Flipkart, the country’s largest e-commerce company, is back on the road to raise fresh capital months after being acquired by US retail giant Walmart, according to a report in Mint.
Citing two people familiar with the development, the report said that Flipkart is currently in talks with strategic investors after a potential investment from search giant Google’s parent Alphabet Inc fell through earlier this year.
Around the time that Walmart announced that it would acquire a 77% stake in Flipkart in May, it was widely reported that Google would also come on board with an investment in the ballpark of $1-2 billion.

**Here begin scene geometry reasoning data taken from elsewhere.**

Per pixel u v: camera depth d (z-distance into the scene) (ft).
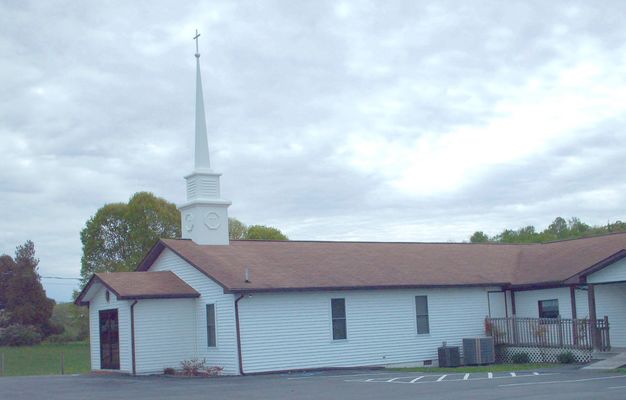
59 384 86.48
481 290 118.52
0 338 223.92
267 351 97.40
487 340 109.60
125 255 210.59
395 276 111.24
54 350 204.44
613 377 75.97
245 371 95.20
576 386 67.21
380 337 107.55
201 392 72.38
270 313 98.53
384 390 69.31
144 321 99.50
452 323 114.83
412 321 111.14
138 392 74.08
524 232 271.28
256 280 98.22
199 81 116.67
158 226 210.79
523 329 110.32
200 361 101.50
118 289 99.45
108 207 211.61
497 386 69.56
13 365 153.89
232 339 96.27
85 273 210.38
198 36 117.50
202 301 102.63
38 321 242.58
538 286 113.50
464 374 86.99
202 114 115.85
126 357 99.40
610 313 108.06
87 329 241.96
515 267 125.59
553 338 106.01
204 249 108.88
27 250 250.57
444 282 112.88
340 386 75.05
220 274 98.37
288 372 98.43
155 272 108.78
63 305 283.59
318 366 101.14
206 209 112.57
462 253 130.31
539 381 73.67
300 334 100.48
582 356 101.35
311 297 102.32
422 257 124.57
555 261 119.44
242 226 254.88
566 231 256.93
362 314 106.63
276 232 238.27
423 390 67.97
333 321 103.96
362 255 119.85
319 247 120.26
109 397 69.92
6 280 250.16
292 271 105.09
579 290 111.34
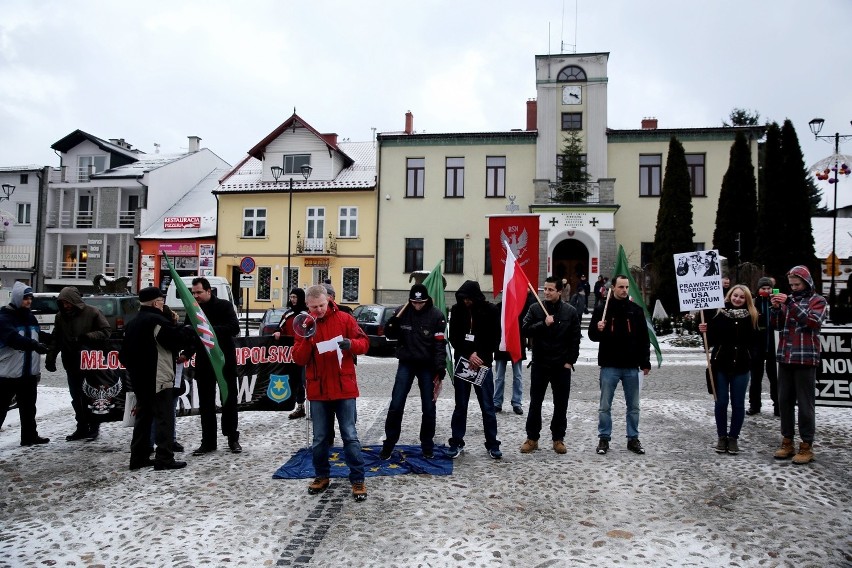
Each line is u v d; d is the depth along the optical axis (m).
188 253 33.00
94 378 7.30
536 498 5.18
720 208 24.02
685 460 6.28
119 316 17.69
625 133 28.66
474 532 4.48
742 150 23.66
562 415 6.62
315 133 31.78
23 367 6.94
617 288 6.65
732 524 4.61
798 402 6.17
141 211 34.38
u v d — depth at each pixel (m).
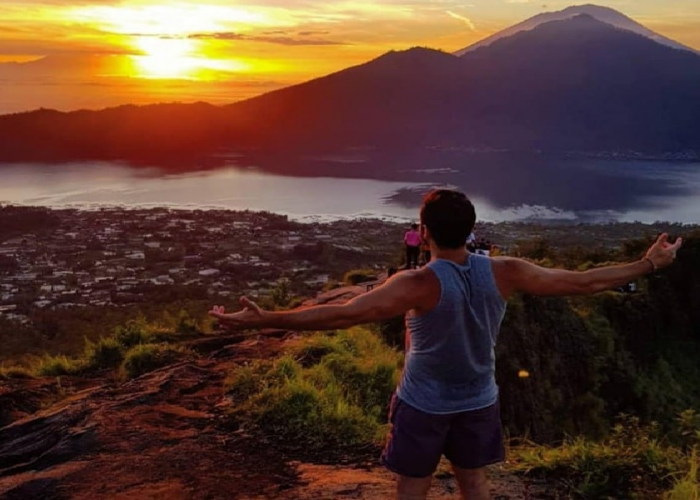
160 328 9.05
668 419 17.55
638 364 20.72
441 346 2.48
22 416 5.96
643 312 23.14
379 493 3.88
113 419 4.93
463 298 2.46
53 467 4.26
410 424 2.56
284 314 2.38
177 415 5.11
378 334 9.57
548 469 4.08
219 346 8.03
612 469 3.99
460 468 2.66
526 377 12.77
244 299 2.37
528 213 115.31
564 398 14.66
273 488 4.00
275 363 5.99
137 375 7.07
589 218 110.00
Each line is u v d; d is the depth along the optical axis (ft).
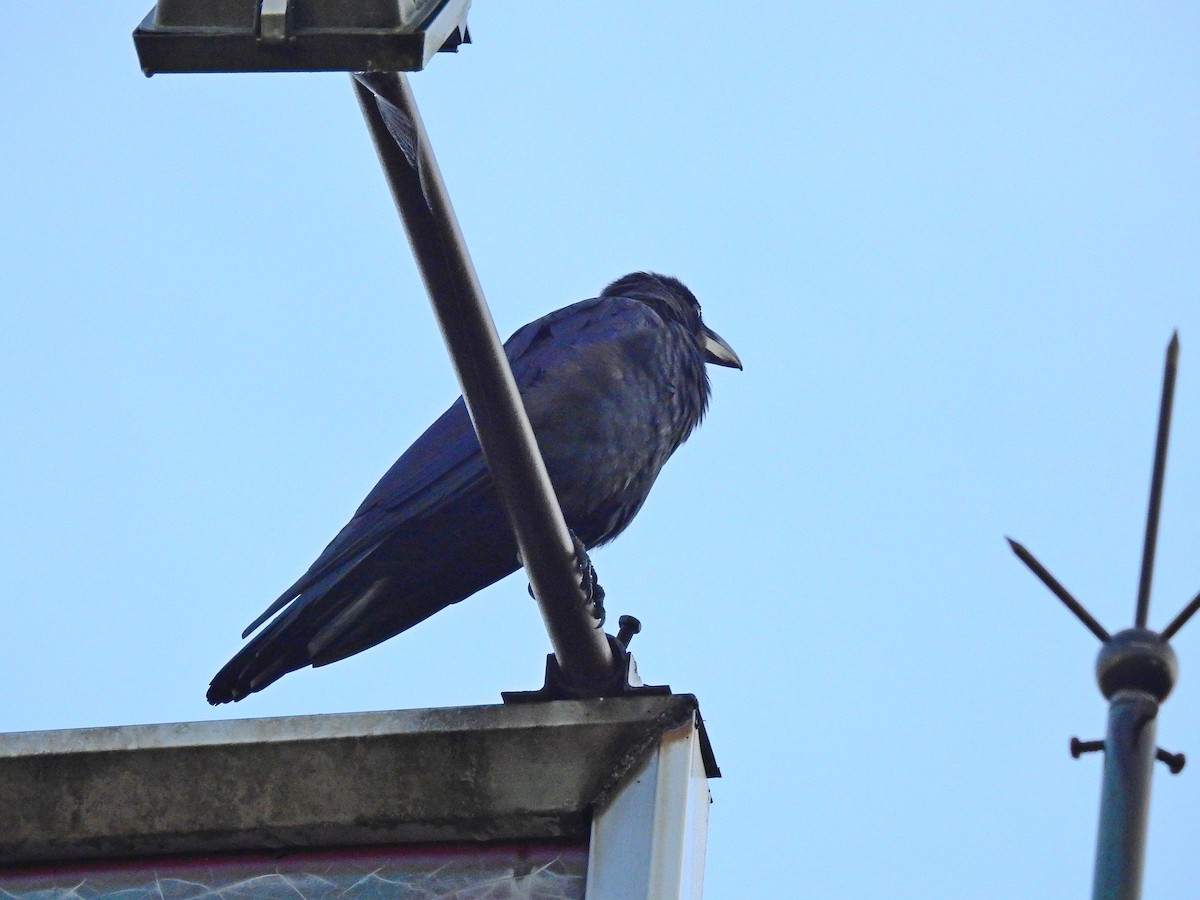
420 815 33.99
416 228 29.55
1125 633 23.26
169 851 34.86
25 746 35.32
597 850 32.96
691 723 34.06
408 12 25.86
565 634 34.06
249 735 34.86
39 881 34.81
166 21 25.76
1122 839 22.16
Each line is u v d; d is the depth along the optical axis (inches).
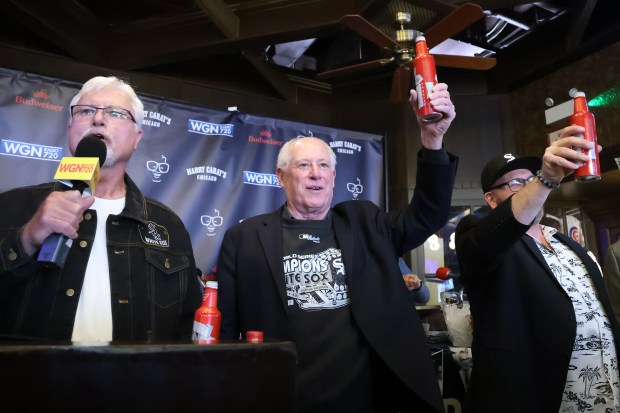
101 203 54.7
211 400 23.6
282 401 25.6
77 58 146.9
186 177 116.3
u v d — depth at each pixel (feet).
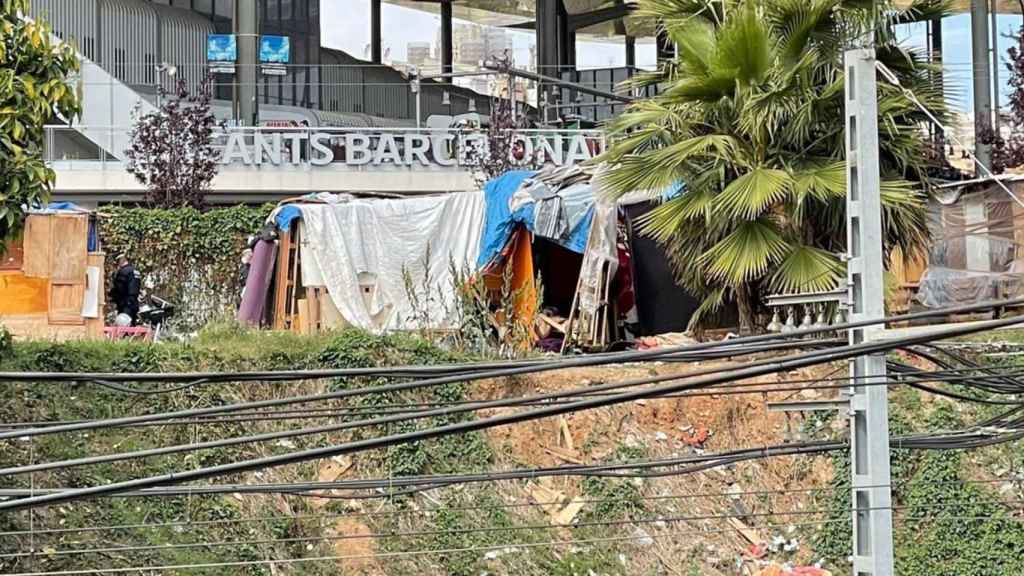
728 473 65.82
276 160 123.44
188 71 156.56
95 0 146.72
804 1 64.44
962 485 66.33
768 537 64.59
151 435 60.34
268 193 124.16
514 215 71.92
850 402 34.83
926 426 67.51
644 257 75.61
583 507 63.57
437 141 125.90
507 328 67.87
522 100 178.19
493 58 150.30
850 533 64.23
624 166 65.57
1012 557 64.95
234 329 65.77
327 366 63.93
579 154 119.85
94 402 60.18
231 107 149.28
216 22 168.86
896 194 63.41
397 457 62.59
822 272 60.95
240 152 123.03
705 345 31.32
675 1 68.59
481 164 118.21
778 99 62.90
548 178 74.79
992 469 67.15
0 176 49.16
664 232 64.75
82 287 66.85
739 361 64.28
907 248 68.23
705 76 64.95
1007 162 118.21
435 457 63.26
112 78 127.95
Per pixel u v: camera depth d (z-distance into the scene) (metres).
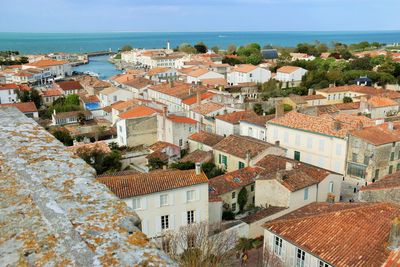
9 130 8.81
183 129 64.31
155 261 4.23
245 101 95.69
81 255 4.16
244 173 44.78
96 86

However, Flipkart’s senior management was reportedly opposed to such an investment over the possibility that Google could turn into a potential rival. The US-headquartered tech giant is now readying to launch its own e-commerce venture in India.
Walmart’s $16-billion acquisition of Flipkart, which was formally completed in August, included equity funding of $2 billion. Fierce competition with rival Amazon, which has committed $5 billion to its India business, means that Flipkart will need to keep replenishing its war chest. The Mint report did not mention the names of the potential new investors.
Email queries sent to Flipkart did not elicit a response.
The report further stated that Walmart has pumped $175 million into PhonePe as part of a $500-million commitment to Flipkart’s digital payments arm.
It added that PhonePe may look to raise up $1 billion in future from external investors.
A PhonePe spokesperson confirmed the infusion but added that further capital requirements would be fulfilled by Walmart.
“We would like to confirm we that have got a fund infusion of $175 million to continue with our aggressive expansion plans in the offline and online space,” the spokesperson said. “Walmart has added these funds to help us compete even more aggressively, grow faster and take on competition,”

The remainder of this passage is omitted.